*PROBLEM DESCRIPTION:* Word for word, and without a single picture, repeat the entries.

*DATA:*

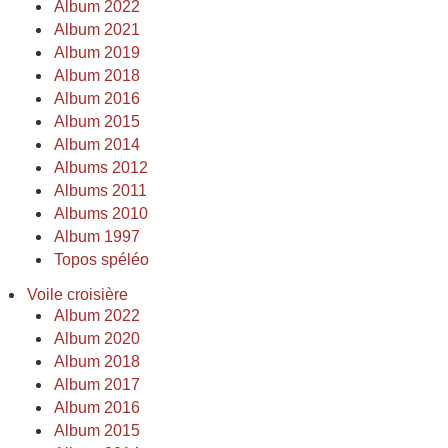
Album 2022
Album 2021
Album 2019
Album 2018
Album 2016
Album 2015
Album 2014
Albums 2012
Albums 2011
Albums 2010
Album 1997
Topos spéléo
Voile croisière
Album 2022
Album 2020
Album 2018
Album 2017
Album 2016
Album 2015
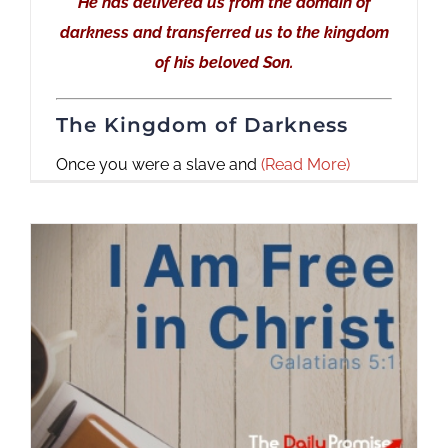
He has delivered us from the domain of
darkness and transferred us to the kingdom
of his beloved Son.
The Kingdom of Darkness
Once you were a slave and
(Read More)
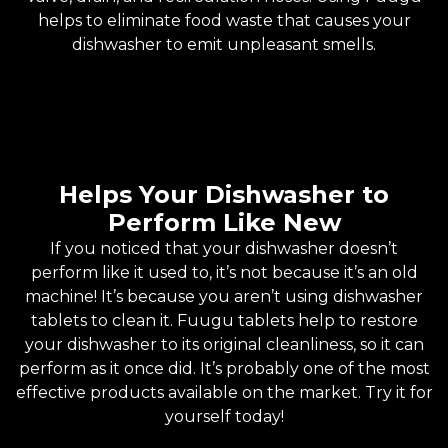
helps to eliminate food waste that causes your
dishwasher to emit unpleasant smells.
Helps Your Dishwasher to
Perform Like New
If you noticed that your dishwasher doesn’t
perform like it used to, it’s not because it’s an old
machine! It’s because you aren’t using dishwasher
tablets to clean it. Fuugu tablets help to restore
your dishwasher to its original cleanliness, so it can
perform as it once did. It’s probably one of the most
effective products available on the market. Try it for
yourself today!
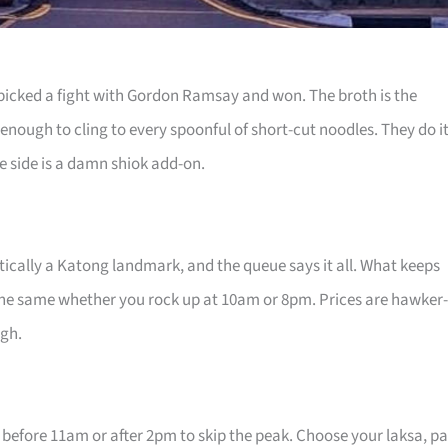
at picked a fight with Gordon Ramsay and won. The broth is the
 enough to cling to every spoonful of short-cut noodles. They do i
he side is a damn shiok add-on.
actically a Katong landmark, and the queue says it all. What keeps
 the same whether you rock up at 10am or 8pm. Prices are hawker-
ugh.
 before 11am or after 2pm to skip the peak. Choose your laksa, p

*TASK OUTPUT:*
Album 2022
Album 2021
Album 2019
Album 2018
Album 2016
Album 2015
Album 2014
Albums 2012
Albums 2011
Albums 2010
Album 1997
Topos spéléo
Voile croisière
Album 2022
Album 2020
Album 2018
Album 2017
Album 2016
Album 2015
He has delivered us from the domain of
darkness and transferred us to the kingdom
of his beloved Son.
The Kingdom of Darkness
Once you were a slave and
(Read More)
helps to eliminate food waste that causes your
dishwasher to emit unpleasant smells.
Helps Your Dishwasher to
Perform Like New
If you noticed that your dishwasher doesn’t
perform like it used to, it’s not because it’s an old
machine! It’s because you aren’t using dishwasher
tablets to clean it. Fuugu tablets help to restore
your dishwasher to its original cleanliness, so it can
perform as it once did. It’s probably one of the most
effective products available on the market. Try it for
yourself today!
at picked a fight with Gordon Ramsay and won. The broth is the
 enough to cling to every spoonful of short-cut noodles. They do i
he side is a damn shiok add-on.
actically a Katong landmark, and the queue says it all. What keeps
 the same whether you rock up at 10am or 8pm. Prices are hawker-
ugh.
 before 11am or after 2pm to skip the peak. Choose your laksa, p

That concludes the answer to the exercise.